La Grande Bouffe, le scandale cannois de 1973, par Jonathan Fanara
Les critiques de cinéma n’en croient pas leurs yeux. Certains journalistes qualifient le film de « honte ». Les spectateurs grincent des dents. France Culture évoquera des années plus tard une « convulsion généralisée » sur la Croisette et des « réactions ulcérées ». Cinéaste particulièrement caustique, l’Italien Marco Ferreri prend le parti de satiriser la société de consommation et une bourgeoisie en pleine décadence dans La Grande Bouffe, long métrage pour le moins irrévérencieux, intégré dans la sélection française du Festival de Cannes 1973. Il y met en scène quatre amis économiquement privilégiés se retranchant dans une villa parisienne afin de se goinfrer jusqu’à en mourir. Marcello Mastroianni, Ugo Tognazzi, Michel Piccoli et Philippe Noiret se donnent la réplique, mordante, et présentent un microcosme désespérément dépourvu de valeurs. Rabelaisien, pessimiste, obscène, La Grande Bouffe, c’est du cinéma subversif à larges flots, un suicide gastronomique collectif, volontiers scatologique et d’une seconde lecture souvent sexuelle – cette Andréa Ferréol mi-madone mi-perverse. « Le scandale de la décennie », tout simplement, si l’on en croit certains. Et de ce massacre organisé sur pellicule, on retiendra notamment ce plan dérangeant, immortalisant un homme affaibli, alité et gavé sous les encouragements de ses complices : « Pense que tu es un Indien, à Bombay… » Aujourd’hui, signe des temps, la Croisette n’atteint de tels sommets d’indignation que lorsqu’un réalisateur danois confesse sa sympathie pour Adolf Hitler…
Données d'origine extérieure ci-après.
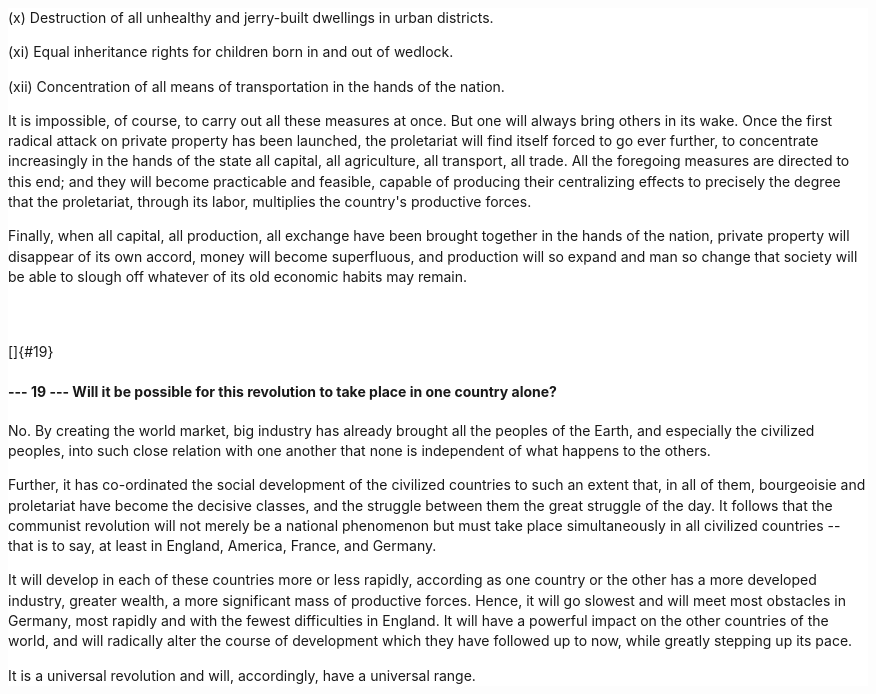 \(x\) Destruction of all unhealthy and jerry-built dwellings in urban
districts.

\(xi\) Equal inheritance rights for children born in and out of wedlock.

\(xii\) Concentration of all means of transportation in the hands of the
nation.

It is impossible, of course, to carry out all these measures at once.
But one will always bring others in its wake. Once the first radical
attack on private property has been launched, the proletariat will find
itself forced to go ever further, to concentrate increasingly in the
hands of the state all capital, all agriculture, all transport, all
trade. All the foregoing measures are directed to this end; and they
will become practicable and feasible, capable of producing their
centralizing effects to precisely the degree that the proletariat,
through its labor, multiplies the country's productive forces.

Finally, when all capital, all production, all exchange have been
brought together in the hands of the nation, private property will
disappear of its own accord, money will become superfluous, and
production will so expand and man so change that society will be able to
slough off whatever of its old economic habits may remain.

\
\
[]{#19}

#### --- 19 --- Will it be possible for this revolution to take place in one country alone?

No. By creating the world market, big industry has already brought all
the peoples of the Earth, and especially the civilized peoples, into
such close relation with one another that none is independent of what
happens to the others.

Further, it has co-ordinated the social development of the civilized
countries to such an extent that, in all of them, bourgeoisie and
proletariat have become the decisive classes, and the struggle between
them the great struggle of the day. It follows that the communist
revolution will not merely be a national phenomenon but must take place
simultaneously in all civilized countries -- that is to say, at least in
England, America, France, and Germany.

It will develop in each of these countries more or less rapidly,
according as one country or the other has a more developed industry,
greater wealth, a more significant mass of productive forces. Hence, it
will go slowest and will meet most obstacles in Germany, most rapidly
and with the fewest difficulties in England. It will have a powerful
impact on the other countries of the world, and will radically alter the
course of development which they have followed up to now, while greatly
stepping up its pace.

It is a universal revolution and will, accordingly, have a universal
range.
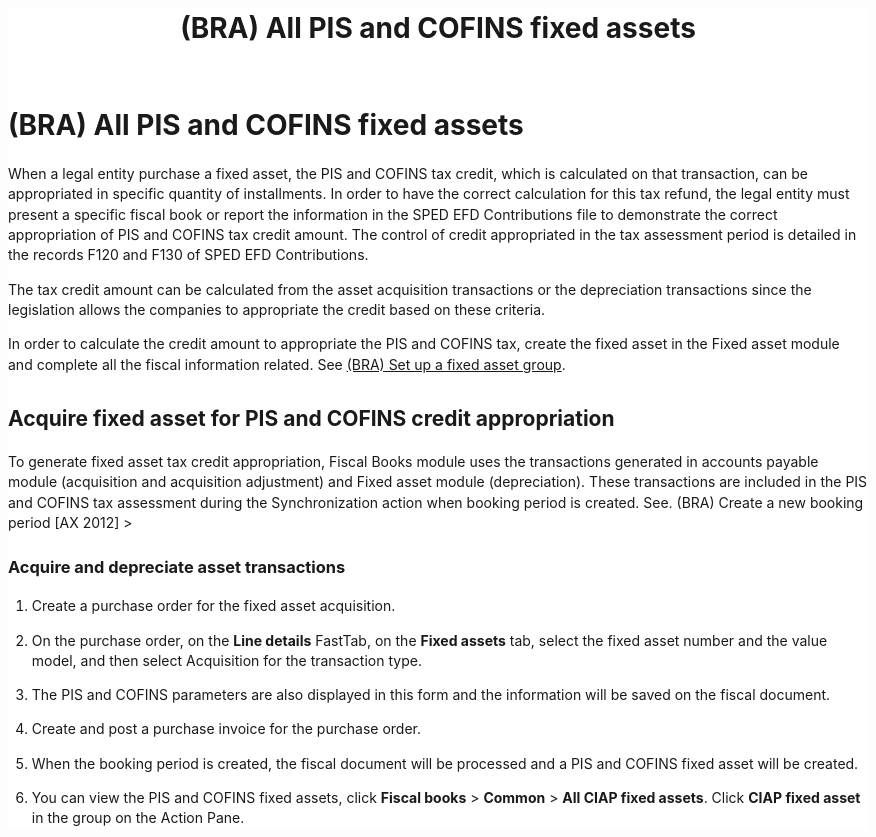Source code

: ﻿---
title: (BRA) All PIS and COFINS fixed assets
TOCTitle: (BRA) All PIS and COFINS fixed assets
ms:assetid: 1348fc19-862f-48e5-93cf-27faccb8a4a6
ms:mtpsurl: https://technet.microsoft.com/en-us/library/Mt297848(v=AX.60)
ms:contentKeyID: 66271896
ms.date: 07/08/2015
mtps_version: v=AX.60
---

# (BRA) All PIS and COFINS fixed assets 


When a legal entity purchase a fixed asset, the PIS and COFINS tax credit, which is calculated on that transaction, can be appropriated in specific quantity of installments. In order to have the correct calculation for this tax refund, the legal entity must present a specific fiscal book or report the information in the SPED EFD Contributions file to demonstrate the correct appropriation of PIS and COFINS tax credit amount. The control of credit appropriated in the tax assessment period is detailed in the records F120 and F130 of SPED EFD Contributions.

The tax credit amount can be calculated from the asset acquisition transactions or the depreciation transactions since the legislation allows the companies to appropriate the credit based on these criteria.

In order to calculate the credit amount to appropriate the PIS and COFINS tax, create the fixed asset in the Fixed asset module and complete all the fiscal information related. See [(BRA) Set up a fixed asset group](bra-set-up-a-fixed-asset-group.md).

## Acquire fixed asset for PIS and COFINS credit appropriation

To generate fixed asset tax credit appropriation, Fiscal Books module uses the transactions generated in accounts payable module (acquisition and acquisition adjustment) and Fixed asset module (depreciation). These transactions are included in the PIS and COFINS tax assessment during the Synchronization action when booking period is created. See. (BRA) Create a new booking period \[AX 2012\] \>

### Acquire and depreciate asset transactions

1.  Create a purchase order for the fixed asset acquisition.

2.  On the purchase order, on the **Line details** FastTab, on the **Fixed assets** tab, select the fixed asset number and the value model, and then select Acquisition for the transaction type.

3.  The PIS and COFINS parameters are also displayed in this form and the information will be saved on the fiscal document.

4.  Create and post a purchase invoice for the purchase order.

5.  When the booking period is created, the fiscal document will be processed and a PIS and COFINS fixed asset will be created.

6.  You can view the PIS and COFINS fixed assets, click **Fiscal books** \> **Common** \> **All CIAP fixed assets**. Click **CIAP fixed asset** in the group on the Action Pane.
Russie : une statue politiquement significative, par Hervé Aubert
Début novembre 2016, le président russe Vladimir Poutine a inauguré une grande statue de 17 mètres de haut, installée juste devant le Kremlin. Cette dernière représente Vladimir, prince de Kiev. Outre l’évidente homonymie entre le souverain médiéval et le président actuel, le monument est vite interprété comme une véritable proposition politique. Pour le comprendre, un petit retour en arrière s’impose. À la fin du Xe et au début du XIe siècles, Vladimir Ier dirige un pays appelé la Rus’ kiévienne, grand État qui recouvrait une grande partie des territoires des actuelles Ukraine et Biélorussie, ainsi que le Nord-Ouest de la Russie contemporaine, et dont la capitale était Kiev. À son apogée, la Rus’ fut le plus grand pays d’Europe, ayant tissé des relations étroites avec l’Empire Byzantin, mais aussi des alliances avec de nombreux autres pays d’Europe. Cette époque est largement employée par la propagande russe pour convaincre de l’existence d’un destin commun aux trois nations slaves, l’Ukraine et la Biélorussie devant, selon les tenants de cette idéologie, nécessairement s’unir à la Russie, ayant avec elle, outre une proximité culturelle et linguistique, une histoire commune. Cette idée existe depuis longtemps : l’image d’une grande Russie, englobant l’Ukraine et la Biélorussie, a été revendiquée par de nombreux souverains russes, et l’ancienne couronne des tsars s’appelait « couronne du Monomaque », faisant ainsi référence à un autre des grands princes de la Rus’. De plus, Vladimir Ier a une importance capitale dans l’histoire de la Rus’ kiévienne, puisque c’est lui qui a converti le pays au christianisme orthodoxe. Personne, en Russie, n’a été surpris d’apprendre que le projet de statue était soutenu par l’Église orthodoxe ; le monument a d’ailleurs été inauguré conjointement par le président Poutine et le patriarche Kirill. Rappelons que cette statue a été inaugurée deux ans et demi après l’annexion de la Crimée à la Russie, alors que les tensions entre Moscou et Kiev sont au plus haut. La statue est avant tout l’occasion de jouer à nouveau sur l’histoire, le président se présentant comme le successeur de Vladimir Ier, l’unificateur des nations slaves et le dirigeant d’une lutte spirituelle.